When Nate was in high school, playing football, there was one other team that used to suit up a girl. We had to work through what to do if she ever took the field. You let her run on by, and do not touch her. Taking a stand like that could easily have been turned into yet another instance of Wilson bigotries in play, when it was actually respect for the work of Christianity over centuries, building that fragile edifice called respect for women.
Some of the women who despise femininity know that they do. Others who despise it are not yet aware of the consequences of the platitudes they mindlessly repeat. When I engage with any women, and the treatment seems rough to you, remember that this treatment is not because they are differing with me. It is not because they are attacking my dignity or position. It is because feminism is the suicide bomber of femininity.
What Goes On Then?
So then, all these assembled reasons cannot be why some folks like me. Not one of them seems to ring true. I am admittedly something of a partial observer, but I am in a unique position to respond to the question. People do sometimes tell me why they like to read what I write. Let me see if I can reduce it to two factors.
I will state it simply first, and then expand on it. I believe that many people like to read what I write because I am clear, and because I fight.
Many dear Christians are fighting for all the right things, but they have been taught poorly, and their strategic plans are a muddle. They think they are in the run-up to Armageddon or something. Other Christians, academics mostly, are clear about the issues at stake, but they don’t fight. Still others, the trahison des clercs contingent, are unclear and they won’t fight. Or, if they fight at all, it is surreptitiously for the wrong side. And there are a handful of evangelical leaders who know what is happening and why, and who fight. I believe that I am one of them. Many people believe that this is what is most necessary.
When you do this, battle is joined. Don’t be unsettled — that’s just the sound of guns. Perhaps you were thinking of sending your kid to New St. Andrews, but all the smoke and controversy has you spooked. But look — our mission as a school is to train up young men and women to be culture-shapers and to do so despite much opposition. We teach them actually to engage with the principalities and powers. We do not instruct anybody in the arts of playing spiritual paint ball.
What my upcoming documentary (early November) describes as a “free speech apocalypse” is coming down on us. Think of that as the general election. Right now we are in primary season — conservatives are deciding who will represent us when everything comes to a battlehead. Shall we be led by Denethors or Striders? By those who fight or those who will not?

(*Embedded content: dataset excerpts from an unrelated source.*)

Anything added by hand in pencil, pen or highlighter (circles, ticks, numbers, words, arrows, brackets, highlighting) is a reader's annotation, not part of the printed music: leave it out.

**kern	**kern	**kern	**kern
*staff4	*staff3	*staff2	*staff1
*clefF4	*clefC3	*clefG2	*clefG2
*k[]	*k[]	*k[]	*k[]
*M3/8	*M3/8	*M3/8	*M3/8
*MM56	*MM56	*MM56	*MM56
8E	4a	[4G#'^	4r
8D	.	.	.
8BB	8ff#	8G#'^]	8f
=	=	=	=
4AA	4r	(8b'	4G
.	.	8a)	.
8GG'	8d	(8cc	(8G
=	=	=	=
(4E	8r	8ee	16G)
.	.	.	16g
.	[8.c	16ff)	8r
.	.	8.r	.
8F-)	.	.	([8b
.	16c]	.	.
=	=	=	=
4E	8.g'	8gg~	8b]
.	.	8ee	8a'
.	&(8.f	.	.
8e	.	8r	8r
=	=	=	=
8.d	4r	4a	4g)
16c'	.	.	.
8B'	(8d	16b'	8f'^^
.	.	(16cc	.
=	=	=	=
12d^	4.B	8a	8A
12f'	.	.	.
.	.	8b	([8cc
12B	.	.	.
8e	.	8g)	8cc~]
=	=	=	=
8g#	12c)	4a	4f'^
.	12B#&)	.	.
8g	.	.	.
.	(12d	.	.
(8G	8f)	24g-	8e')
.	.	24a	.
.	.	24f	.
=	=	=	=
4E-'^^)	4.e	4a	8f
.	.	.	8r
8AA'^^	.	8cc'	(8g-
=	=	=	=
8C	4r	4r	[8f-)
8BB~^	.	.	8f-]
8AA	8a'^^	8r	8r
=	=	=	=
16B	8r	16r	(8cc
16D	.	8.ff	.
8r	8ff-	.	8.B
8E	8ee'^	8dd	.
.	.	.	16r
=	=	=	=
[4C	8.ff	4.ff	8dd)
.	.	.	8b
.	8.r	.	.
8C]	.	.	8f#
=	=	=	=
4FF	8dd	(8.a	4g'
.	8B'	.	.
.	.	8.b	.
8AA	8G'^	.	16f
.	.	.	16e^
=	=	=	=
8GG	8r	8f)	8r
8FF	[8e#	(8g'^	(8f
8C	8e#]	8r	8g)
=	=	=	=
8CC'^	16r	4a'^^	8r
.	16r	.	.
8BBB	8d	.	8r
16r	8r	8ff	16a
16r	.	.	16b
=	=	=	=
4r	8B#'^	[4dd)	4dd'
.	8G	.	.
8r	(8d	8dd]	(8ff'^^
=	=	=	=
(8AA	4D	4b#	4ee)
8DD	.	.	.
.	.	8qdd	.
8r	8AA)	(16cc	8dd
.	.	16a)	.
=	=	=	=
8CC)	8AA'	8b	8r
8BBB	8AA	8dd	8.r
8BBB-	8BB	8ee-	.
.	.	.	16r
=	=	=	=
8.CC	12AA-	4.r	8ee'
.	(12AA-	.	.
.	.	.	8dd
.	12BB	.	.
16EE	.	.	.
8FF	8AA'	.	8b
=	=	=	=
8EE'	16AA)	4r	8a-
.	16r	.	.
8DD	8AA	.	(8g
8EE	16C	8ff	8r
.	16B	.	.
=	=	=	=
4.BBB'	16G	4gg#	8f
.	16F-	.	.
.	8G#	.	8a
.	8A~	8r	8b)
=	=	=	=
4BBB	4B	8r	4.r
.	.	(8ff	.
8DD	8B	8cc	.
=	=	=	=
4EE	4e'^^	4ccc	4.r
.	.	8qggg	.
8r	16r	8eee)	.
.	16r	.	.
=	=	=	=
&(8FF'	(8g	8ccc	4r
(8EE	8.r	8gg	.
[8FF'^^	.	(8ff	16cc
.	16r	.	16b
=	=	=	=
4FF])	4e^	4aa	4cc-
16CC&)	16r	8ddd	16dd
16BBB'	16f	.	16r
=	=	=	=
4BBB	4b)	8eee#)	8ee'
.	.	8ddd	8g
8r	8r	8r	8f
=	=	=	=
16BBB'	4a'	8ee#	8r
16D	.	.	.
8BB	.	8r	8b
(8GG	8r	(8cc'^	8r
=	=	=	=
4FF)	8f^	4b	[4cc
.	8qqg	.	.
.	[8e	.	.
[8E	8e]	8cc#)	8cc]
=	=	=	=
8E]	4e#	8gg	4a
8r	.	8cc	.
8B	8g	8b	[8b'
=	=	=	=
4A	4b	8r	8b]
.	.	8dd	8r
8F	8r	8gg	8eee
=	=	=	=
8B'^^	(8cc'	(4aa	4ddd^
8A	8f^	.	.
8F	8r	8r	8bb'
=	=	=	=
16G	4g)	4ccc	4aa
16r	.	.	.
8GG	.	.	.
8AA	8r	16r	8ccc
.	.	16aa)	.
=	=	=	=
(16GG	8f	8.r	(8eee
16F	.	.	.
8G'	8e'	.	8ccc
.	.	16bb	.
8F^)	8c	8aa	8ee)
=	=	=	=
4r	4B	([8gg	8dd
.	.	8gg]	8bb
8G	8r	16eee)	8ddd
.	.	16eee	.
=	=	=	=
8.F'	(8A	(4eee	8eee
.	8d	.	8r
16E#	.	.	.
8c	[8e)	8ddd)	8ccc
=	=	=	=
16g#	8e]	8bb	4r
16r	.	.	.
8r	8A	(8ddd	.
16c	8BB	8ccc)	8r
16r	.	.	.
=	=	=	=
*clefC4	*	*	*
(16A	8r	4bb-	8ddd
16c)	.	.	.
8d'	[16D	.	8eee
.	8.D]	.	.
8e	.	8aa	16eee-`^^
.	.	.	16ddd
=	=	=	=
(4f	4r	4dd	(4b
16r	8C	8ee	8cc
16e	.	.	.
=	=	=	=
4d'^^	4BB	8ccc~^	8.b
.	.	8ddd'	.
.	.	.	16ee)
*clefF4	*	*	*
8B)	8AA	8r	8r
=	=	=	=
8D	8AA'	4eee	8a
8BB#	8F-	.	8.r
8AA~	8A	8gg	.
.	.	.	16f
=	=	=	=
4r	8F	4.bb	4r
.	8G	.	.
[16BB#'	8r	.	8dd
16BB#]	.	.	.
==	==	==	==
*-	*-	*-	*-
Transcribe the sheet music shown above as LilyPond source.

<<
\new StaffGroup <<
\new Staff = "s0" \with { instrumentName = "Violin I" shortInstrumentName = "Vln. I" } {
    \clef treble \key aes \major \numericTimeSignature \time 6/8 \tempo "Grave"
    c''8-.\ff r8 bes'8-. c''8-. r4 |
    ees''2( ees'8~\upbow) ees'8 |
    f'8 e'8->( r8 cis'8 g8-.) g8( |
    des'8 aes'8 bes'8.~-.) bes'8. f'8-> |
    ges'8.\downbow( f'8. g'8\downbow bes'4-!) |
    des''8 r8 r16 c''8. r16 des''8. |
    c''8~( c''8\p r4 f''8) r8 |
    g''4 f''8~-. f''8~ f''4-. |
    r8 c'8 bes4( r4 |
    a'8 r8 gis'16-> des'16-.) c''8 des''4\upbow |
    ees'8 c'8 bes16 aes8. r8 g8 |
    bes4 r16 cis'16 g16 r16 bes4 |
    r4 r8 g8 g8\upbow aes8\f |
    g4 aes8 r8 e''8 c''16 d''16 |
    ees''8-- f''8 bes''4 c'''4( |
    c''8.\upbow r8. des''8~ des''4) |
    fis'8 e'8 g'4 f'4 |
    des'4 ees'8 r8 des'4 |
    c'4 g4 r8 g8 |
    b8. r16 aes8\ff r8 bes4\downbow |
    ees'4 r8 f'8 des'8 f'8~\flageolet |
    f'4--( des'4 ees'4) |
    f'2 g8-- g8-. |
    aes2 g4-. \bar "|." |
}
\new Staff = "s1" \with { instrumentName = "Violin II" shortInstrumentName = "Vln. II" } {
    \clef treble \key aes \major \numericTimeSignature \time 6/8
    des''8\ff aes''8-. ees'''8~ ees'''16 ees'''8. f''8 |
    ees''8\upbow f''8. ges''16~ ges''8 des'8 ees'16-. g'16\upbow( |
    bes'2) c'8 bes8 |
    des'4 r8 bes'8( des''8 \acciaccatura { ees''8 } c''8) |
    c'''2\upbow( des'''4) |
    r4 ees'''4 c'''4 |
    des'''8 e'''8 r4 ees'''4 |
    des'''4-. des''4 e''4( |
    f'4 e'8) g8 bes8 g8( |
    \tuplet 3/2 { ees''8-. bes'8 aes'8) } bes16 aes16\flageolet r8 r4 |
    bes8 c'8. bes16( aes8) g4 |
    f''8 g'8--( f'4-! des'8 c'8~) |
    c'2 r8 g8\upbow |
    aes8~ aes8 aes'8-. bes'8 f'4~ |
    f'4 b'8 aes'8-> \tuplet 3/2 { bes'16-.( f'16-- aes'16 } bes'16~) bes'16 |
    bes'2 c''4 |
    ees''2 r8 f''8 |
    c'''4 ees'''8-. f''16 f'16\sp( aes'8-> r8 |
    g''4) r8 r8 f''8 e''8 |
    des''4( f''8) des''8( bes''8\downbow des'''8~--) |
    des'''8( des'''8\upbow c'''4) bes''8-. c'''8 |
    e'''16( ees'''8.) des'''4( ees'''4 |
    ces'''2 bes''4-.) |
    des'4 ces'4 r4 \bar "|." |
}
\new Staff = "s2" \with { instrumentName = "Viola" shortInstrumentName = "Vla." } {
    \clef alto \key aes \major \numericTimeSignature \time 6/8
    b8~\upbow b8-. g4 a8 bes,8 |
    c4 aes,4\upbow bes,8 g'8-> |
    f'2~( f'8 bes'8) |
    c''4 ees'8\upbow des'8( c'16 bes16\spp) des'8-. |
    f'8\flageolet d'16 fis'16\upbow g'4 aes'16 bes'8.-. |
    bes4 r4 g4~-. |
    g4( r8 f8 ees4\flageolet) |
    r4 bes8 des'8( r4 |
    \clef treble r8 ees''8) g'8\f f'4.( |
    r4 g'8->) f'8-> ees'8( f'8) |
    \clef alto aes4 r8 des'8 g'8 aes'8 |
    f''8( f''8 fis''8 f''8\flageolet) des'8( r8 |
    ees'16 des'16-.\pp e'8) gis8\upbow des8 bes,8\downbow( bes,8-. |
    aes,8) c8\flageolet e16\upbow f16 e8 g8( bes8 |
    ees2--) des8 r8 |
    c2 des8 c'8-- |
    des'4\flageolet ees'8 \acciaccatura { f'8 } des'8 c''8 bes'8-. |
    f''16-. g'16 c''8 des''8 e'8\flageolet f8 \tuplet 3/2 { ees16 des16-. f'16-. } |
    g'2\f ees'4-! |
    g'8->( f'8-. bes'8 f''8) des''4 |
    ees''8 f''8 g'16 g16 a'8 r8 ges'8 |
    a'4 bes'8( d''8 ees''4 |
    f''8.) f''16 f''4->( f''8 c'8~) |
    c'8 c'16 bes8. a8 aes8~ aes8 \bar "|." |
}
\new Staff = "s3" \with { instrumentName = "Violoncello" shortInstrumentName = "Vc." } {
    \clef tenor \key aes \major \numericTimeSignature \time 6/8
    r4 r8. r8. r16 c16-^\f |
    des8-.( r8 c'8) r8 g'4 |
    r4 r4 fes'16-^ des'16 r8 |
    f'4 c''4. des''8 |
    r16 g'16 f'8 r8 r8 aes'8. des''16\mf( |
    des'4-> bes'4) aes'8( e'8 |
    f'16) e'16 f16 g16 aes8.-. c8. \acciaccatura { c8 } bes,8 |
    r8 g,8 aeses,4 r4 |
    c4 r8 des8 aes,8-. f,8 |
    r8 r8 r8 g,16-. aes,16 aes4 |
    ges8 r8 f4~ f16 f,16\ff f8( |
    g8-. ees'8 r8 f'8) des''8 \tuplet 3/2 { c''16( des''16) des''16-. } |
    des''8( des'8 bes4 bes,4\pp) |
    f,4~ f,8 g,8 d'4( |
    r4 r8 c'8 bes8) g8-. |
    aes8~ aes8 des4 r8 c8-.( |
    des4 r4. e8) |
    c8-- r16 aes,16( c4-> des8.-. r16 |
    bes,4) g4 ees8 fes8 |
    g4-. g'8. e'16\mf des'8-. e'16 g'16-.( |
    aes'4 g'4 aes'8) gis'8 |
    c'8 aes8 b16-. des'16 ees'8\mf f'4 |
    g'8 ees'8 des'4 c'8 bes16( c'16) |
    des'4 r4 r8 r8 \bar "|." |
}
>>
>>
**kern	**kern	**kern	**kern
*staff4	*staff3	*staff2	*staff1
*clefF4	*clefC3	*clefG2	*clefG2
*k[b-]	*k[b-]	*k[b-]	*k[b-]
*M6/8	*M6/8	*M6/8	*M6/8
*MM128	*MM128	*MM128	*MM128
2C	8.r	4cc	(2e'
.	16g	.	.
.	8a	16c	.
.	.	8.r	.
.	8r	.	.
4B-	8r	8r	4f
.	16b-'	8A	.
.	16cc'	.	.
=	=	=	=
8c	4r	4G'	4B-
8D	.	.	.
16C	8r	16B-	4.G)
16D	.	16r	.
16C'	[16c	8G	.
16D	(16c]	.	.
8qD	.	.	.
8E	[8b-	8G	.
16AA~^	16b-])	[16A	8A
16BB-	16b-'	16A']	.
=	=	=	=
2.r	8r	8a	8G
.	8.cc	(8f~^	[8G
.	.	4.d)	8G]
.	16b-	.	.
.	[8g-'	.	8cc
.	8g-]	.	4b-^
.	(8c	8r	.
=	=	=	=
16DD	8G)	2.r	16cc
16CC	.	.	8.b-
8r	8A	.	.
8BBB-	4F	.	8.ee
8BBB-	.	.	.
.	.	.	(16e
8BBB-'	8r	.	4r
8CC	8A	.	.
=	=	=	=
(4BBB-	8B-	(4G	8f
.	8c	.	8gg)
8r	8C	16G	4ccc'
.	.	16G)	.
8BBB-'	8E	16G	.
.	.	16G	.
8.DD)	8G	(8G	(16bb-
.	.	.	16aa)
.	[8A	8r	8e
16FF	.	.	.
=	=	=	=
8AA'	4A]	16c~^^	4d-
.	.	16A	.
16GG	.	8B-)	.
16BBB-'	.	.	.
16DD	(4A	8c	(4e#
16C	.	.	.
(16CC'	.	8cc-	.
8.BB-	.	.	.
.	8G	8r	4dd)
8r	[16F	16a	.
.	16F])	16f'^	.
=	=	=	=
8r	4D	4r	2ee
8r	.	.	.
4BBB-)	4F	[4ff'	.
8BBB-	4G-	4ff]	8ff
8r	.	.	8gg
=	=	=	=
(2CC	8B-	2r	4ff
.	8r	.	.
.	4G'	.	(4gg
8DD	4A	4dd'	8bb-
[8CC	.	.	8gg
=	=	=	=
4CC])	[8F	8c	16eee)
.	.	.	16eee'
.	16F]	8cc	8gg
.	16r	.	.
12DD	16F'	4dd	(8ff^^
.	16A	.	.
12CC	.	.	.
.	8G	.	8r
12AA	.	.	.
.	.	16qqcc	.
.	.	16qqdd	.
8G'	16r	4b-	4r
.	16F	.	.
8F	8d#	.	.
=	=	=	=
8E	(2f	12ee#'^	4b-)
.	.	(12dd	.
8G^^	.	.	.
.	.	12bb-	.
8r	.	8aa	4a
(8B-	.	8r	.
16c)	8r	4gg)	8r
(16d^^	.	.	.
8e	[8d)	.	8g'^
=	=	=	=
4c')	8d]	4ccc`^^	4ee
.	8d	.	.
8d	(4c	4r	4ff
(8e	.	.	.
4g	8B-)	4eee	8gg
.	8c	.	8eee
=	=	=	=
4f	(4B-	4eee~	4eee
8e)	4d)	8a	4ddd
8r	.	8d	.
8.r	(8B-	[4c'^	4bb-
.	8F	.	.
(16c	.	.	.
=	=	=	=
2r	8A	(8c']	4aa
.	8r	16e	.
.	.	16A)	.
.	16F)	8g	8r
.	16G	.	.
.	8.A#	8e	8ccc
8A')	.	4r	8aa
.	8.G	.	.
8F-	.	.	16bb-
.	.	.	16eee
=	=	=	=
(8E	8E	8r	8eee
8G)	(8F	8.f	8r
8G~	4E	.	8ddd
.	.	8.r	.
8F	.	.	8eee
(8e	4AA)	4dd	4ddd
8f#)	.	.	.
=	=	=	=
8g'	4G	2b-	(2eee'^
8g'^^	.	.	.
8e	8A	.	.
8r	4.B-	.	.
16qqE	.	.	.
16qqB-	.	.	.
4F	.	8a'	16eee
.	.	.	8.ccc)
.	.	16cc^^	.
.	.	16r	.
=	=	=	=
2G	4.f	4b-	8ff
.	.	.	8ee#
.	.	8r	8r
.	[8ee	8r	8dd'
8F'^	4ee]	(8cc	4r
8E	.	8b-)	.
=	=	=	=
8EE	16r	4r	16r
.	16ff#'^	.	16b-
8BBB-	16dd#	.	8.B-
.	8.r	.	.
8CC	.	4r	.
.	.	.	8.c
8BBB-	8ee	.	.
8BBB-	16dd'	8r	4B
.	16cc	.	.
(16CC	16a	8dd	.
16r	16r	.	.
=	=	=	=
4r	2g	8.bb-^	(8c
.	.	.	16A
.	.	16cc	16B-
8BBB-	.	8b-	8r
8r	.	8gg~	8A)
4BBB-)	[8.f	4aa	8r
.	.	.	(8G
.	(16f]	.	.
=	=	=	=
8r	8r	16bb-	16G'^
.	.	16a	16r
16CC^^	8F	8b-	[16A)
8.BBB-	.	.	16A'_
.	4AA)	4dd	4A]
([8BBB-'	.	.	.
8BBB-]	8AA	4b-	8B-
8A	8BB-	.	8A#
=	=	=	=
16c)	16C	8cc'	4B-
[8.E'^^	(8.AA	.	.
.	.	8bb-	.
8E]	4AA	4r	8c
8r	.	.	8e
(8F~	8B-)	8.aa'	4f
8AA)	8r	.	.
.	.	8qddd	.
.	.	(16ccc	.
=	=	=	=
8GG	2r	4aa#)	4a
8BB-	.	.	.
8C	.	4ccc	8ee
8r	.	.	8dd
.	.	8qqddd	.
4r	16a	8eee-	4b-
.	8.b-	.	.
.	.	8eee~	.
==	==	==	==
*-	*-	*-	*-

If you have read this far, you are probably one of the good guys and so let me share something, just between us girls. Don’t tell anybody. Although there have always been ups and downs, taking the last 30 days, compared to this same period last year, my blog traffic has quadrupled. This is not due to the controversies about Sitler, et al. It is the other way around. The reheated pastoral controversies — resurrected from a decade ago — were urgently brought up and in as a way of dealing with the problem of my growing influence. Beginning this last summer, because of things like Bruce Jenner, abortion and race, the Obergefell decision, and the CMP videos, the impact of Mablog grew dramatically, and something needed to be done about it. It is a dirty primary, in other words. But don’t get distracted by that — if the primary is like this, what will the general be like?
The response to this will no doubt be something like “you poor, persecuted buddy.” But actually, I don’t feel that way at all. I actually think that this is what I am built for.